Pentecost: The beginning of the Christian Church
To consider the coming of the Holy Spirit from Peterís point of view and relate this to the beginning of the Christian Church.
by Laurence Chilcott
Suitable for Whole School (Pri)
To consider the coming of the Holy Spirit from Peter’s point of view and relate this to the beginning of the Christian Church.
Preparation and materials
- The Christian Church celebrates Pentecost seven weeks after Easter Sunday. It denotes the time when the Holy Spirit, promised by Jesus, came to the apostles who were waiting in Jerusalem. It marks the beginning of the Christian Church, for it was after this time that Jesus’ followers began to preach the gospel, or, good news, of Jesus’ resurrection and the promise of forgiveness and eternal life for his followers.
- Gather and display some images of the symbols associated with the Holy Spirit – fire, wind, water, a dove, light and so on. When showing these, explain that sometimes we find it hard to put into ordinary words an experience that is extraordinary and these symbols have been used to represent just that sort of experience, to get the message across.
- Peter stood in the middle of the room and wept. Everything came flooding back to him. This was the room where he had shared the last meal with Jesus and his friends. He had sat on that very chair and Jesus had washed his feet. How could their leader act like a servant and wash their hot, dusty feet? Peter thought about what Jesus had said and done on that night and realized he was only now beginning to understand.
- He recalled how he had told Jesus that he was prepared to die protecting him – then had let him down when Jesus was arrested. He had been so scared that he, too, might be arrested, he had followed Jesus and his captors, but kept well out of sight. He remembered how he had denied that he was one of Jesus’ friends – not once, but three times. Peter blushed with shame just thinking about it. How could he have talked so bravely, yet acted like a coward?
- Things had changed since and now he knew he had a fresh start. Jesus had risen from the dead and made it clear that he had forgiven Peter for letting him down. He had even told Peter that there was important work for him to do. Jesus had gone back to his father in heaven, but, before he went, told his disciples to go to Jerusalem and wait for the Holy Spirit to come. So here he was, just days later, back in the room that held so many memories for him.

· · ·

== Assignment 1 ==
Can you reproduce every camera entry below line for line, leaving out the pictures?
The Pentecost text and the entries that come after it have no connection to each other.

· · ·

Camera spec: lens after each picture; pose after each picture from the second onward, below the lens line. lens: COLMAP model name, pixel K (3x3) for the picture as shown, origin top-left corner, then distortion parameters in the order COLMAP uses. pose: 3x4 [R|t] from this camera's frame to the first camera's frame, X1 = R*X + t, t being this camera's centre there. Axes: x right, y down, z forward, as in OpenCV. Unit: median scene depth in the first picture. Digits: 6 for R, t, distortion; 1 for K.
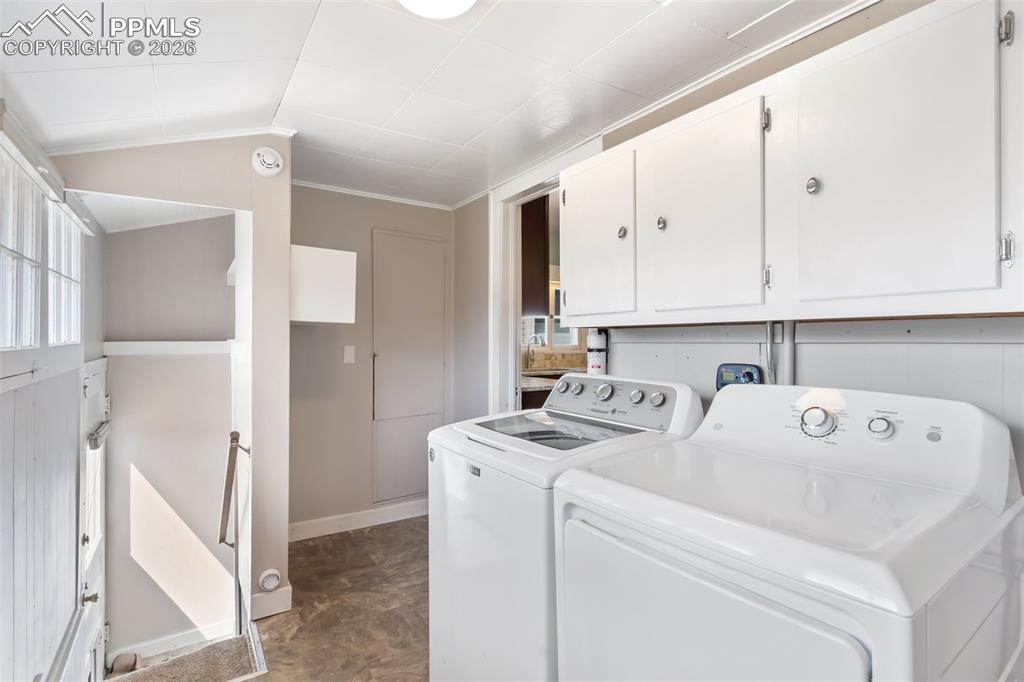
lens RADIAL K [[491.4, 0, 512.1], [0, 491.4, 340.7], [0, 0, 1]] dist [0.005053, -0.000809]
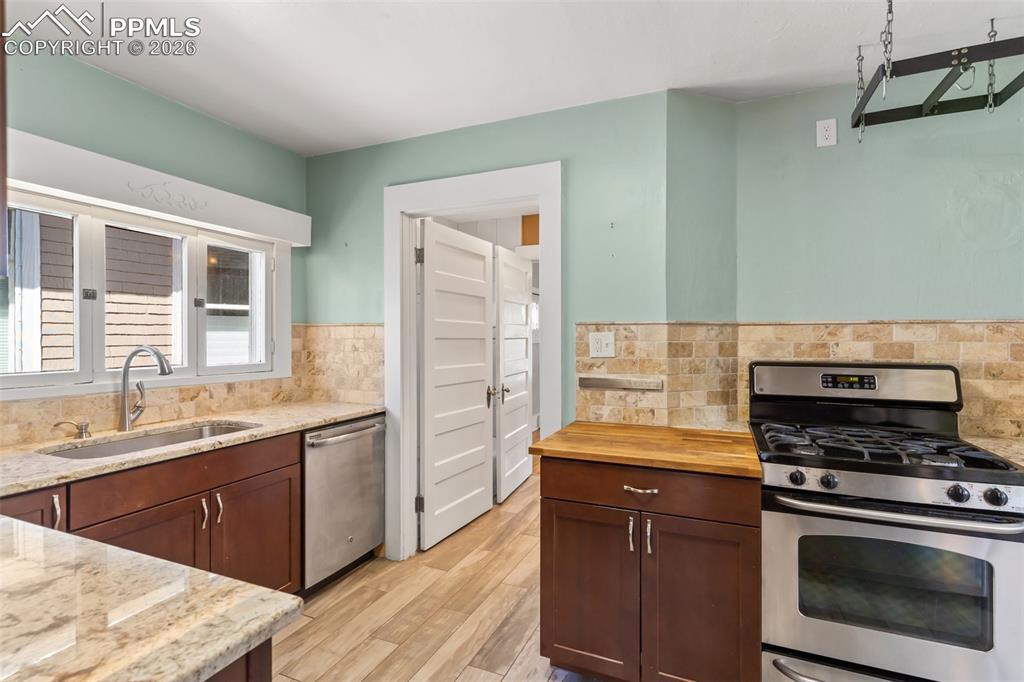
lens RADIAL K [[491.4, 0, 513.7], [0, 491.4, 341.3], [0, 0, 1]] dist [0.005053, -0.000809]
pose [[0.839147, -0.005819, 0.543874, 0.078031], [-0.001236, 0.999920, 0.012605, -0.020581], [-0.543904, -0.011250, 0.839072, 0.468887]]
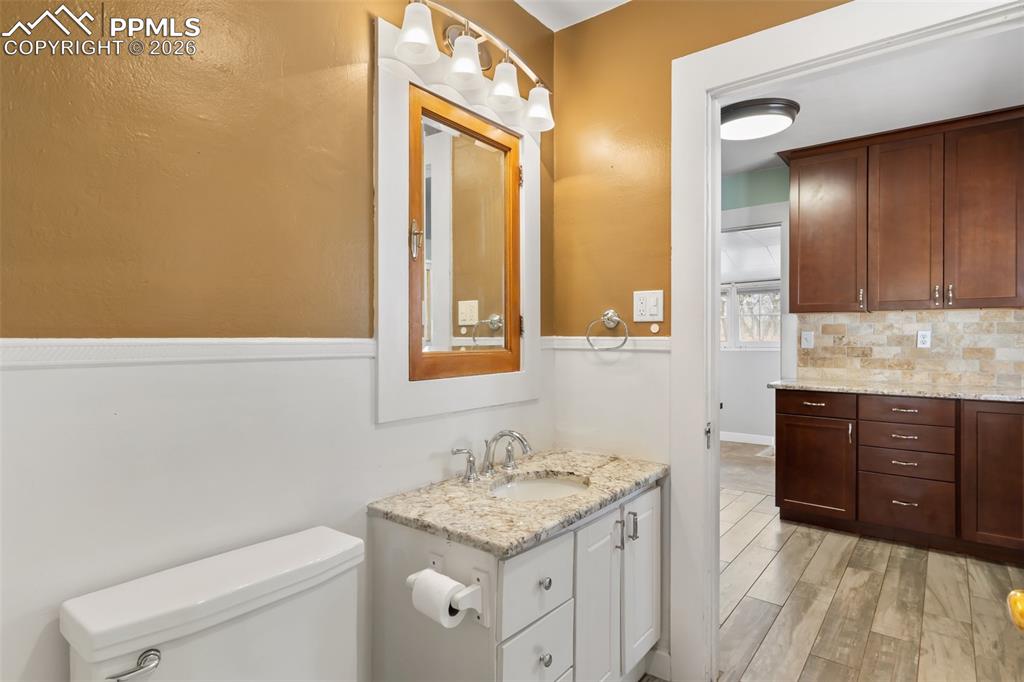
lens RADIAL K [[533.4, 0, 512.7], [0, 533.4, 342.8], [0, 0, 1]] dist [0.000540, 0.000528]
pose [[-0.953161, 0.003536, -0.302441, 0.582034], [0.001218, 0.999968, 0.007855, 0.001374], [0.302460, 0.007119, -0.953136, 1.129065]]
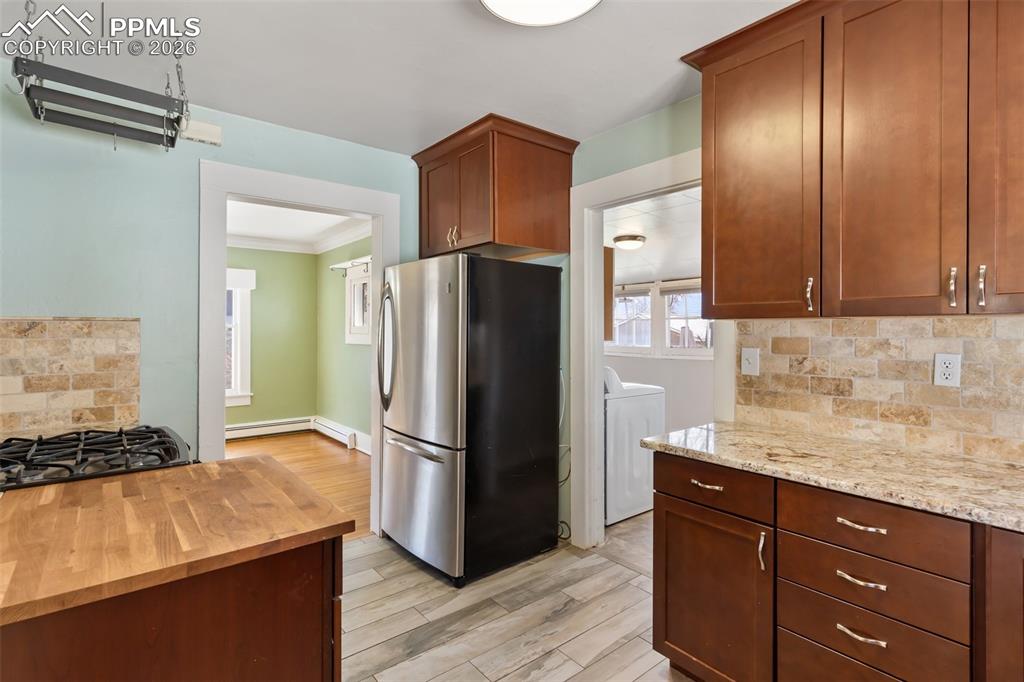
lens RADIAL K [[491.4, 0, 516.1], [0, 491.4, 331.6], [0, 0, 1]] dist [0.005053, -0.000809]
pose [[-0.995652, 0.000109, -0.093146, 0.215938], [-0.000064, 0.999998, 0.001860, -0.022126], [0.093146, 0.001857, -0.995651, 0.951761]]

· · ·

== Assignment 2 ==
According to the Pentecost text, how long after Easter Sunday does the Christian Church celebrate Pentecost?

== Answer area 1 ==
Camera spec: lens after each picture; pose after each picture from the second onward, below the lens line. lens: COLMAP model name, pixel K (3x3) for the picture as shown, origin top-left corner, then distortion parameters in the order COLMAP uses. pose: 3x4 [R|t] from this camera's frame to the first camera's frame, X1 = R*X + t, t being this camera's centre there. Axes: x right, y down, z forward, as in OpenCV. Unit: median scene depth in the first picture. Digits: 6 for R, t, distortion; 1 for K.
lens RADIAL K [[491.4, 0, 512.1], [0, 491.4, 340.7], [0, 0, 1]] dist [0.005053, -0.000809]
lens RADIAL K [[491.4, 0, 513.7], [0, 491.4, 341.3], [0, 0, 1]] dist [0.005053, -0.000809]
pose [[0.839147, -0.005819, 0.543874, 0.078031], [-0.001236, 0.999920, 0.012605, -0.020581], [-0.543904, -0.011250, 0.839072, 0.468887]]
lens RADIAL K [[533.4, 0, 512.7], [0, 533.4, 342.8], [0, 0, 1]] dist [0.000540, 0.000528]
pose [[-0.953161, 0.003536, -0.302441, 0.582034], [0.001218, 0.999968, 0.007855, 0.001374], [0.302460, 0.007119, -0.953136, 1.129065]]
lens RADIAL K [[491.4, 0, 516.1], [0, 491.4, 331.6], [0, 0, 1]] dist [0.005053, -0.000809]
pose [[-0.995652, 0.000109, -0.093146, 0.215938], [-0.000064, 0.999998, 0.001860, -0.022126], [0.093146, 0.001857, -0.995651, 0.951761]]

== Answer area 2 ==
Seven weeks after Easter Sunday.